LangChain provides a convenient wrapper around Deep Lake, enabling you to utilize it as a Vector Store, further enhancing its functionality. We will set up a retrieverQA chain to be able to connect to deeplake and extract the data related to the query and then pass it on to ChatGPT to give a proper response for the query using the data provided.

You can provide additional parameters to fetch data from the vectorstore by providing the similarity metric to be followed(cosine similarity in this case) and the top k(4) rows to be considered for the response.

retriever = db.as_retriever()
retriever.search_kwargs['distance_metric'] = 'cos'
retriever.search_kwargs['k'] = 4

qa = RetrievalQA.from_chain_type(llm=OpenAI(), chain_type="stuff", retriever=retriever, return_source_documents=False)

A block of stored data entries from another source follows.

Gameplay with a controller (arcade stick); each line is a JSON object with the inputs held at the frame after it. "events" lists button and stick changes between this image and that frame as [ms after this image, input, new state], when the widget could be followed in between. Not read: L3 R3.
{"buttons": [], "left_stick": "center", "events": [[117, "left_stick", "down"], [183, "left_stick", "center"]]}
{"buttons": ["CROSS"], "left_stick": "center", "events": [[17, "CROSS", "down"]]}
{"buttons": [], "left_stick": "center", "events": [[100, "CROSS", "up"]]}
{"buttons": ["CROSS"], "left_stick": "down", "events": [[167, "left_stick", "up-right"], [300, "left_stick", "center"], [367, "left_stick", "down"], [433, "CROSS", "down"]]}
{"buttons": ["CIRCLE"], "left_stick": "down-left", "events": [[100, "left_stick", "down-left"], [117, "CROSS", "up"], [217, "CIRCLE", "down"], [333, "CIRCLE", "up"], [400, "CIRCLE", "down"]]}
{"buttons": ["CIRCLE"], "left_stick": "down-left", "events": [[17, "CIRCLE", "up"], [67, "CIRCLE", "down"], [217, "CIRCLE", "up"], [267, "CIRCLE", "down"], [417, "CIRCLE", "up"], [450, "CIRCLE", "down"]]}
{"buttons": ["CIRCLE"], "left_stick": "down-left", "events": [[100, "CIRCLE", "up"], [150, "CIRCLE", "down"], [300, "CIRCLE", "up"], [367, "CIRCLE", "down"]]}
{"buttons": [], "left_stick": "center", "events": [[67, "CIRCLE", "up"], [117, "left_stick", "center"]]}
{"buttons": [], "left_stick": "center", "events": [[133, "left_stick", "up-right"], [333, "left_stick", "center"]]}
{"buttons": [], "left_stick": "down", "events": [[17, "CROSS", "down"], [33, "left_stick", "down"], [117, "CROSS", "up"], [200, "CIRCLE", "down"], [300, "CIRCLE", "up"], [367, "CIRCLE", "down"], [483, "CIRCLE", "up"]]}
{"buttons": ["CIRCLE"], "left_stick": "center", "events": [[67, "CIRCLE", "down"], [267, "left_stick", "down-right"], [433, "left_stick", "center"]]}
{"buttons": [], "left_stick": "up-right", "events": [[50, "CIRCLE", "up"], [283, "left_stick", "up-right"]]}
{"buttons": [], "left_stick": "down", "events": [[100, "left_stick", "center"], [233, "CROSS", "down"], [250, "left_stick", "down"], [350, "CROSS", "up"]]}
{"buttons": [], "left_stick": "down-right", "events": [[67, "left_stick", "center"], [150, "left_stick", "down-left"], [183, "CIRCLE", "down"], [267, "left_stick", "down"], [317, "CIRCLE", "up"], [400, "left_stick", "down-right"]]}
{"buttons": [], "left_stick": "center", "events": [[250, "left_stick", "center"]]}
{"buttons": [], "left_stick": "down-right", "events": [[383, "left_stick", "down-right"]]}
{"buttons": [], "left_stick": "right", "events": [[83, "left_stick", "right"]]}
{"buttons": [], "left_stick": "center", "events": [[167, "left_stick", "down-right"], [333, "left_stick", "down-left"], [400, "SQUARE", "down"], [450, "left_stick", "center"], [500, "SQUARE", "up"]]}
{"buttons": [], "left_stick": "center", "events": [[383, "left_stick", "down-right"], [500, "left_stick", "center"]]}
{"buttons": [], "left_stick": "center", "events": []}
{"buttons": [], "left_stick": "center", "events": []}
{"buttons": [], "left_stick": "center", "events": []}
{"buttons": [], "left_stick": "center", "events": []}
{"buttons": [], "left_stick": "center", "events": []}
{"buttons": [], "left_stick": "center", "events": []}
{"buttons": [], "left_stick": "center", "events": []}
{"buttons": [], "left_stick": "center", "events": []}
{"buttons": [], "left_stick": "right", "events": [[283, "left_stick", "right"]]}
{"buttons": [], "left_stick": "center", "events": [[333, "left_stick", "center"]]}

This gets processed and you see the following

With the link given, you can explore your vector data in deeplake. With a paid account, you can write queries on the data as shown below.

Shoot your query

Now you can start querying on your data. Below are some examples.

And the answer is:

Now, we are all set to use this knowledge base to derive insights on customer engagement, customer behavior, customer issues, and much more. This logic can be further enhanced to extract more valuable insights and ask pointed questions.

Conclusion:

By harnessing the power of Langchain and Deeplake for customer support transcript analysis, businesses get the opportunity to enhance customer experience significantly. By leveraging advanced language models and efficient data storage, businesses can gain valuable insights, address customer needs more effectively, and make data-driven decisions. Embracing these technologies enables businesses to exceed customer expectations and thrive in the digital era.